Fierstein, Lauper to get ‘Kinky’ on B’way
- Last Updated: 11:04 AM, July 11, 2012
- Posted: 11:05 PM, July 10, 2012
The hype — much of it generated by this very column! — is already building for “Matilda,” the London hit that will land at the Shubert Theatre in the spring.
Rave reviews, Tony Awards, nice fat profits for investors?
Well, on Broadway, as in life, only a fool is sure.
If the producers of “Matilda” scan the showbiz horizon, they’ll see in the distance, gaining speed, what could be their chief competition — “Kinky Boots,” a new musical from Cyndi Lauper and Harvey Fierstein.
The show’s been given three staged readings in the past few months, and I heard that Broadway’s three landlords — Jujamcyn, Shubert and Nederlander — all threw their hats in the ring.
“It’s a wonderful thing,” says Fierstein, “when theater owners want your show.”
It appears that Jujamcyn’s got “Kinky Boots” and will put it in the Al Hirschfeld Theatre next spring following an out-of-town tryout in Chicago in the fall. Jujamcyn’s co-producer will be Hal Luftig, who’s on a roll with the hit revival of “Evita.”
Jerry Mitchell, who did “Legally Blonde,” is directing and choreographing, and the cast includes Billy Porter (the “Angels in America” revival), Stark Sands (“Journey’s End”) and Annaleigh Ashford (“Wicked”).

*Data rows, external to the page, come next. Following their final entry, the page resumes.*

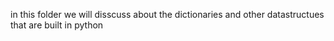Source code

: in this folder we will disscuss about the dictionaries and other datastructues that are built in python
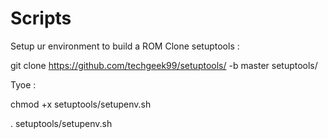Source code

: # Scripts
Setup ur environment to build a ROM
Clone setuptools : 

git clone https://github.com/techgeek99/setuptools/ -b master setuptools/

Tyoe :  

chmod +x setuptools/setupenv.sh

. setuptools/setupenv.sh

The readings, says Fierstein, couldn’t have gone better.
“Jerry and I sat in the back for these presentations, and the room was packed,” he says. “It’s just a rehearsal room with neon lights, and you know they [potential investors] are there for one thing — money. We are not talking about the ideal emotional setting. But halfway through the first act, these tough men, these tough businessmen, were crying. And by Act 2, we had all the money in place. Baby, take a bow!
“My sister-in-law came up at the end of the show and said, ‘I want to put money in this.’ I said, ‘Darling, don’t you know the Mel Brooks rule — NEVER PUT YOUR OWN MONEY IN THE SHOW!’ ”

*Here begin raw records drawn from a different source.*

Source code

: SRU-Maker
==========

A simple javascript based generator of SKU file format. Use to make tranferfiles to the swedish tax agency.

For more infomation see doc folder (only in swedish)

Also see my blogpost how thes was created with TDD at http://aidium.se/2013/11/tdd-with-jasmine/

“Kinky Boots” is based on the 2005 film, itself based on a true story about a shoemaker whose company is on the verge of bankruptcy until he starts making shoes for transvestites. A sweet friendship springs up between the shoemaker, Charlie, and Simon, a transvestite whose stage name is Lola.
Fierstein’s an expert at adapting movies to the stage. He’s got a hit at the Nederlander with “Newsies,” he wrote the book for “La Cage aux Folles,” based on the French movie, and he contributed to another smash, “Hairspray.”
“The movie is charming,” Fierstein says of “Kinky Boots.”
“That was not the case with ‘Newsies,’ where we started with something awful,” he adds, laughing. “We have more freedom on ‘Kinky Boots’ because it’s not a cult film like ‘Newsies.’ And the people who loved ‘Newsies’ wanted it to stay awful!”
Fierstein delved into “Kinky Boots,” pulled it apart, changed some character motivations and gave the whole thing a meaningful thematic structure.
“There’s a huge difference between movies and theater,” he says. “Movies are about story. Theater is about ideas. You’ve got the story going, but you have to have something more to keep people in their seats for 2 1/2 hours. You have to have something bigger to say than, ‘Oh, we have a shoe factory, let’s make it a hit shoe factory!’ That ain’t really a reason to go to a musical.
“So with ‘Kinky Boots,’ I’ve amped up the story between Charlie and Simon. Both feel they are total failures to their fathers, but they become friends and help each other achieve success that even their fathers would have been proud of.”
Fierstein brought Lauper onboard, and everyone’s impressed with her score. It’s got character songs, club music, disco, ballads and her signature, get-up-and-dance numbers along the lines of “Girls Just Want To Have Fun.”
“Cyndi loves the theater,” says Fierstein. “She’s a total Rodgers & Hammerstein girl. She knows everything Bernstein ever wrote. So she decided to take the plunge, and I cannot praise her work enough.”
Fierstein and Co. are off to Chicago in September to put “Kinky Boots” on its feet.
“The show had an emotional reality at the reading, and now all I tell myself is, ‘Don’t f - - k it up, don’t f - - k it up, don’t f - - k it! That’s the hard part — going to the big theater, the big production, without losing the heart.”